→ ACTION ITEM
Using the records that follow, work out the number of lines with the word "footprint" in them; reply with that number only.

Segment Start: MATERIAL FOR THIS EXERCISE

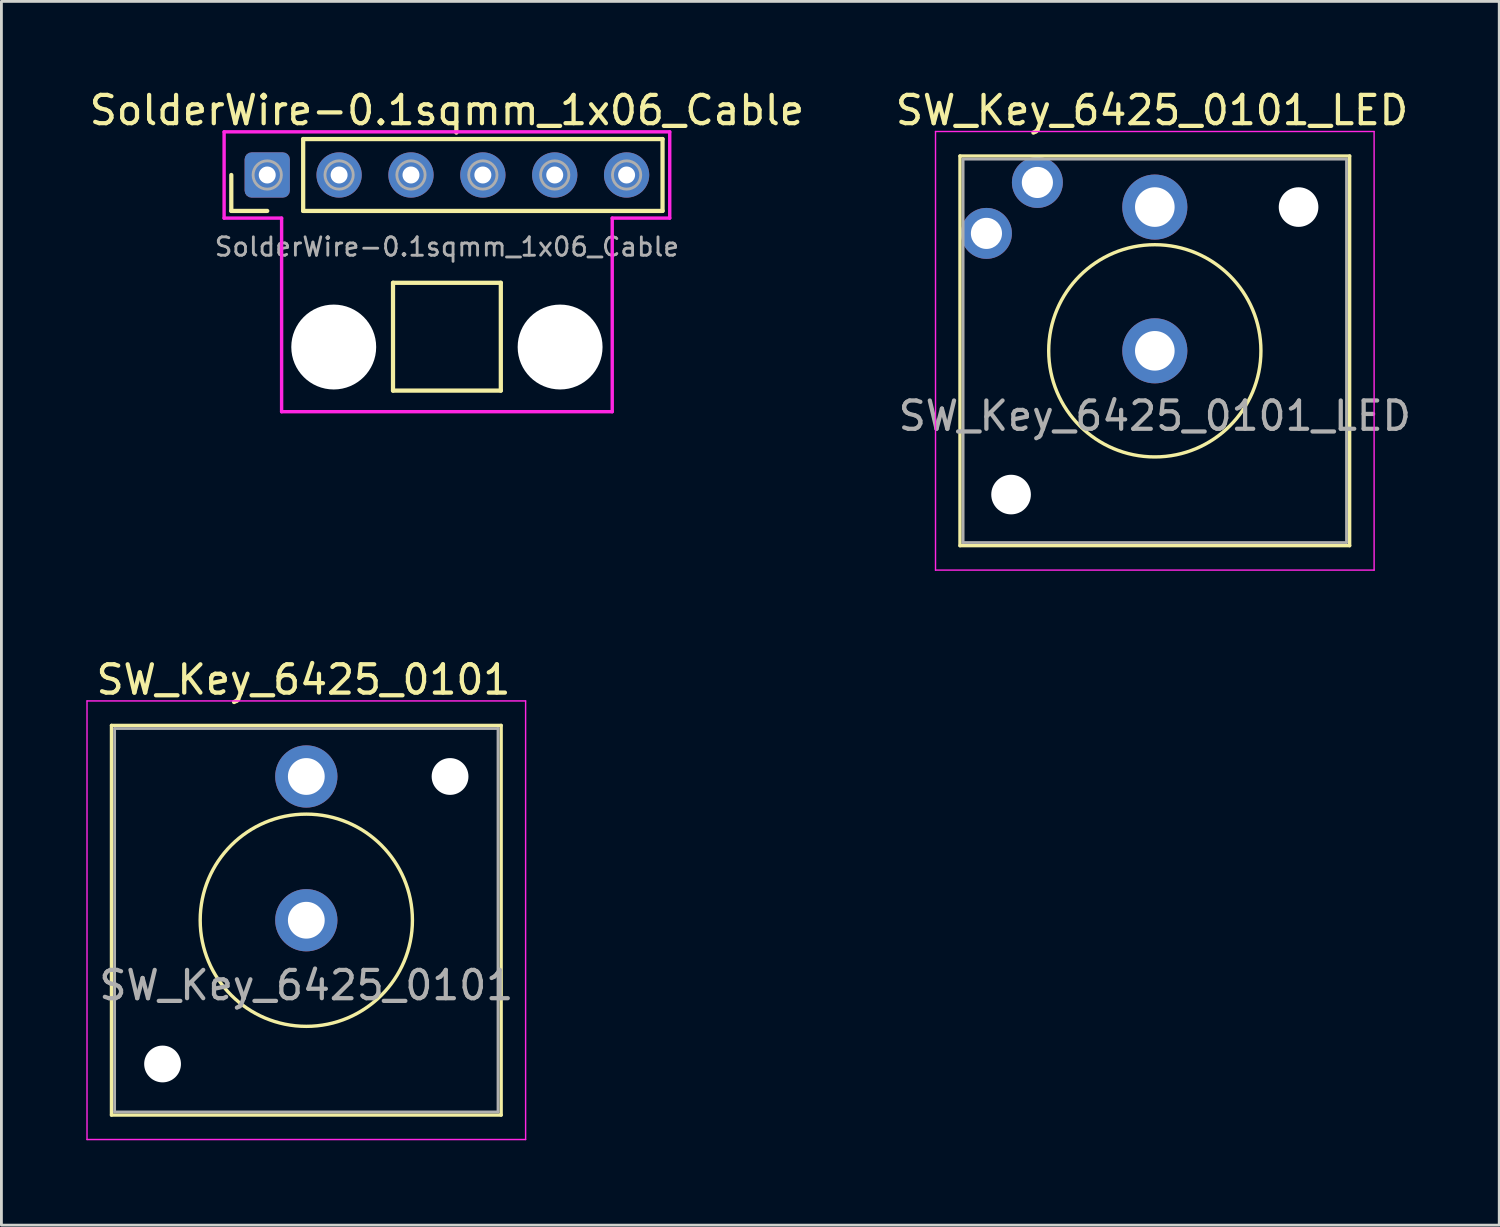
<source format=kicad_pcb>
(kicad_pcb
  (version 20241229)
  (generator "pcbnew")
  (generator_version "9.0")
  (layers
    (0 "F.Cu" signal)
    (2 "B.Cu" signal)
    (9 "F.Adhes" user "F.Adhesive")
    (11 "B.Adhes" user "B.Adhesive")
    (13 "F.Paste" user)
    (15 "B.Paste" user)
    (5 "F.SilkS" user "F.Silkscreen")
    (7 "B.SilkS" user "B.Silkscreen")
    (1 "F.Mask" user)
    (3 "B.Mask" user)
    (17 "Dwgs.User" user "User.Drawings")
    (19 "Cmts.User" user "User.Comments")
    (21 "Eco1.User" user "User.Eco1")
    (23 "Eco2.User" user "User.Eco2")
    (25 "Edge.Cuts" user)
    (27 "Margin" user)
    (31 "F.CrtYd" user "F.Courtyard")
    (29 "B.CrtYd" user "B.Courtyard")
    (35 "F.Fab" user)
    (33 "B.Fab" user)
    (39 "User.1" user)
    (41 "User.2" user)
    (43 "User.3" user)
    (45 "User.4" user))
  (footprint "SW_Key_6425_0101"
    (layer "F.Cu")
    (at 7.775 29.471)
    (property "Reference" "SW_Key_6425_0101" (at -0.1 -8.5 0) (layer "F.SilkS") (effects (font (size 1 1) (thickness 0.15))))
    (attr through_hole)
    (fp_line (start -6.885 -6.885) (end -6.885 6.885) (stroke (width 0.12) (type solid)) (layer "F.SilkS"))
    (fp_line (start -6.885 -6.885) (end 6.885 -6.885) (stroke (width 0.12) (type solid)) (layer "F.SilkS"))
    (fp_line (start 6.885 -6.885) (end 6.885 6.885) (stroke (width 0.12) (type solid)) (layer "F.SilkS"))
    (fp_line (start 6.885 6.885) (end -6.885 6.885) (stroke (width 0.12) (type solid)) (layer "F.SilkS"))
    (fp_circle (center 0 0) (end 3.75 0) (stroke (width 0.12) (type solid)) (fill no) (layer "F.SilkS"))
    (fp_line (start -7.75 -7.75) (end -7.75 7.75) (stroke (width 0.05) (type solid)) (layer "F.CrtYd"))
    (fp_line (start -7.75 -7.75) (end 7.75 -7.75) (stroke (width 0.05) (type solid)) (layer "F.CrtYd"))
    (fp_line (start 7.75 7.75) (end -7.75 7.75) (stroke (width 0.05) (type solid)) (layer "F.CrtYd"))
    (fp_line (start 7.75 7.75) (end 7.75 -7.75) (stroke (width 0.05) (type solid)) (layer "F.CrtYd"))
    (fp_line (start -6.775 -6.775) (end 6.775 -6.775) (stroke (width 0.1) (type solid)) (layer "F.Fab"))
    (fp_line (start -6.775 6.775) (end -6.775 -6.775) (stroke (width 0.1) (type solid)) (layer "F.Fab"))
    (fp_line (start 6.775 -6.775) (end 6.775 6.775) (stroke (width 0.1) (type solid)) (layer "F.Fab"))
    (fp_line (start 6.775 6.775) (end -6.775 6.775) (stroke (width 0.1) (type solid)) (layer "F.Fab"))
    (fp_text user "${REFERENCE}" (at 0 2.3 0) (layer "F.Fab") (effects (font (size 1 1) (thickness 0.15))))
    (pad "" np_thru_hole circle (at -5.08 5.08) (size 1.3 1.3) (drill 1.3) (layers "*.Cu" "*.Mask"))
    (pad "" np_thru_hole circle (at 5.08 -5.08) (size 1.3 1.3) (drill 1.3) (layers "*.Cu" "*.Mask"))
    (pad "1" thru_hole circle (at 0 0) (size 2.2 2.2) (drill 1.3) (layers "*.Cu" "*.Mask"))
    (pad "2" thru_hole circle (at 0 -5.08) (size 2.2 2.2) (drill 1.3) (layers "*.Cu" "*.Mask")))
  (footprint "SW_Key_6425_0101_LED"
    (layer "F.Cu")
    (at 37.761 9.348)
    (property "Reference" "SW_Key_6425_0101_LED" (at -0.1 -8.5 0) (layer "F.SilkS") (effects (font (size 1 1) (thickness 0.15))))
    (attr through_hole)
    (fp_line (start -6.885 -6.885) (end -6.885 6.885) (stroke (width 0.12) (type solid)) (layer "F.SilkS"))
    (fp_line (start -6.885 -6.885) (end 6.885 -6.885) (stroke (width 0.12) (type solid)) (layer "F.SilkS"))
    (fp_line (start 6.885 -6.885) (end 6.885 6.885) (stroke (width 0.12) (type solid)) (layer "F.SilkS"))
    (fp_line (start 6.885 6.885) (end -6.885 6.885) (stroke (width 0.12) (type solid)) (layer "F.SilkS"))
    (fp_circle (center 0 0) (end 3.75 0) (stroke (width 0.12) (type solid)) (fill no) (layer "F.SilkS"))
    (fp_line (start -7.75 -7.75) (end -7.75 7.75) (stroke (width 0.05) (type solid)) (layer "F.CrtYd"))
    (fp_line (start -7.75 -7.75) (end 7.75 -7.75) (stroke (width 0.05) (type solid)) (layer "F.CrtYd"))
    (fp_line (start 7.75 7.75) (end -7.75 7.75) (stroke (width 0.05) (type solid)) (layer "F.CrtYd"))
    (fp_line (start 7.75 7.75) (end 7.75 -7.75) (stroke (width 0.05) (type solid)) (layer "F.CrtYd"))
    (fp_line (start -6.775 -6.775) (end 6.775 -6.775) (stroke (width 0.1) (type solid)) (layer "F.Fab"))
    (fp_line (start -6.775 6.775) (end -6.775 -6.775) (stroke (width 0.1) (type solid)) (layer "F.Fab"))
    (fp_line (start 6.775 -6.775) (end 6.775 6.775) (stroke (width 0.1) (type solid)) (layer "F.Fab"))
    (fp_line (start 6.775 6.775) (end -6.775 6.775) (stroke (width 0.1) (type solid)) (layer "F.Fab"))
    (fp_text user "${REFERENCE}" (at 0 2.3 0) (layer "F.Fab") (effects (font (size 1 1) (thickness 0.15))))
    (pad "" np_thru_hole circle (at -5.08 5.08) (size 1.4 1.4) (drill 1.4) (layers "*.Cu" "*.Mask"))
    (pad "" np_thru_hole circle (at 5.08 -5.08) (size 1.4 1.4) (drill 1.4) (layers "*.Cu" "*.Mask"))
    (pad "1" thru_hole circle (at 0 0) (size 2.3 2.3) (drill 1.4) (layers "*.Cu" "*.Mask"))
    (pad "2" thru_hole circle (at 0 -5.08) (size 2.3 2.3) (drill 1.4) (layers "*.Cu" "*.Mask"))
    (pad "3" thru_hole circle (at -4.15 -5.95) (size 1.8 1.8) (drill 1.1) (layers "*.Cu" "*.Mask"))
    (pad "4" thru_hole circle (at -5.95 -4.15) (size 1.8 1.8) (drill 1.1) (layers "*.Cu" "*.Mask")))
  (footprint "SolderWire-0.1sqmm_1x06_Cable"
    (layer "F.Cu")
    (at 12.744 3.134)
    (property "Reference" "SolderWire-0.1sqmm_1x06_Cable" (at 0 -2.286 0) (layer "F.SilkS") (effects (font (size 1 1) (thickness 0.15))))
    (attr exclude_from_pos_files exclude_from_bom)
    (fp_line (start -7.62 0) (end -7.62 1.27) (stroke (width 0.15) (type solid)) (layer "F.SilkS"))
    (fp_line (start -7.62 1.27) (end -6.35 1.27) (stroke (width 0.15) (type solid)) (layer "F.SilkS"))
    (fp_line (start -5.08 -1.27) (end 7.62 -1.27) (stroke (width 0.15) (type solid)) (layer "F.SilkS"))
    (fp_line (start -5.08 1.27) (end -5.08 -1.27) (stroke (width 0.15) (type solid)) (layer "F.SilkS"))
    (fp_line (start -1.905 3.81) (end 1.905 3.81) (stroke (width 0.15) (type solid)) (layer "F.SilkS"))
    (fp_line (start -1.905 7.62) (end -1.905 3.81) (stroke (width 0.15) (type solid)) (layer "F.SilkS"))
    (fp_line (start -1.905 7.62) (end 1.905 7.62) (stroke (width 0.15) (type solid)) (layer "F.SilkS"))
    (fp_line (start 1.905 7.62) (end 1.905 3.81) (stroke (width 0.15) (type solid)) (layer "F.SilkS"))
    (fp_line (start 7.62 -1.27) (end 7.62 1.27) (stroke (width 0.15) (type solid)) (layer "F.SilkS"))
    (fp_line (start 7.62 1.27) (end -5.08 1.27) (stroke (width 0.15) (type solid)) (layer "F.SilkS"))
    (fp_line (start -7.874 -1.524) (end 7.874 -1.524) (stroke (width 0.12) (type solid)) (layer "F.CrtYd"))
    (fp_line (start -7.874 1.524) (end -7.874 -1.524) (stroke (width 0.12) (type solid)) (layer "F.CrtYd"))
    (fp_line (start -5.842 1.524) (end -7.874 1.524) (stroke (width 0.12) (type solid)) (layer "F.CrtYd"))
    (fp_line (start -5.842 8.366) (end -5.842 1.524) (stroke (width 0.12) (type solid)) (layer "F.CrtYd"))
    (fp_line (start 5.842 1.524) (end 5.842 8.366) (stroke (width 0.12) (type solid)) (layer "F.CrtYd"))
    (fp_line (start 5.842 8.366) (end -5.842 8.366) (stroke (width 0.12) (type solid)) (layer "F.CrtYd"))
    (fp_line (start 7.874 -1.524) (end 7.874 1.524) (stroke (width 0.12) (type solid)) (layer "F.CrtYd"))
    (fp_line (start 7.874 1.524) (end 5.842 1.524) (stroke (width 0.12) (type solid)) (layer "F.CrtYd"))
    (fp_circle (center -6.35 0) (end -5.85 0) (stroke (width 0.1) (type solid)) (fill no) (layer "F.Fab"))
    (fp_circle (center -3.81 0) (end -3.31 0) (stroke (width 0.1) (type solid)) (fill no) (layer "F.Fab"))
    (fp_circle (center -1.27 0) (end -0.77 0) (stroke (width 0.1) (type solid)) (fill no) (layer "F.Fab"))
    (fp_circle (center 1.27 0) (end 1.77 0) (stroke (width 0.1) (type solid)) (fill no) (layer "F.Fab"))
    (fp_circle (center 3.81 0) (end 4.31 0) (stroke (width 0.1) (type solid)) (fill no) (layer "F.Fab"))
    (fp_circle (center 6.35 0) (end 6.85 0) (stroke (width 0.1) (type solid)) (fill no) (layer "F.Fab"))
    (fp_text user "${REFERENCE}" (at 0 2.54 180) (layer "F.Fab") (effects (font (size 0.65 0.65) (thickness 0.1))))
    (pad "" np_thru_hole circle (at -4 6.08) (size 3 3) (drill 3) (layers "*.Cu" "*.Mask"))
    (pad "" np_thru_hole circle (at 4 6.08) (size 3 3) (drill 3) (layers "*.Cu" "*.Mask"))
    (pad "1" thru_hole roundrect (at -6.35 0) (size 1.6 1.6) (drill 0.6) (layers "*.Cu" "*.Mask") (roundrect_rratio 0.156))
    (pad "2" thru_hole circle (at -3.81 0) (size 1.6 1.6) (drill 0.6) (layers "*.Cu" "*.Mask"))
    (pad "3" thru_hole circle (at -1.27 0) (size 1.6 1.6) (drill 0.6) (layers "*.Cu" "*.Mask"))
    (pad "4" thru_hole circle (at 1.27 0) (size 1.6 1.6) (drill 0.6) (layers "*.Cu" "*.Mask"))
    (pad "5" thru_hole circle (at 3.81 0) (size 1.6 1.6) (drill 0.6) (layers "*.Cu" "*.Mask"))
    (pad "6" thru_hole circle (at 6.35 0) (size 1.6 1.6) (drill 0.6) (layers "*.Cu" "*.Mask")))
  (gr_rect
    (start -3 -3)
    (end 49.933 40.246)
    (stroke (width 0.1) (type default))
    (fill no)
    (layer "Edge.Cuts")))
</source>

Segment End: MATERIAL FOR THIS EXERCISE

→ PROBLEM SOLUTION
3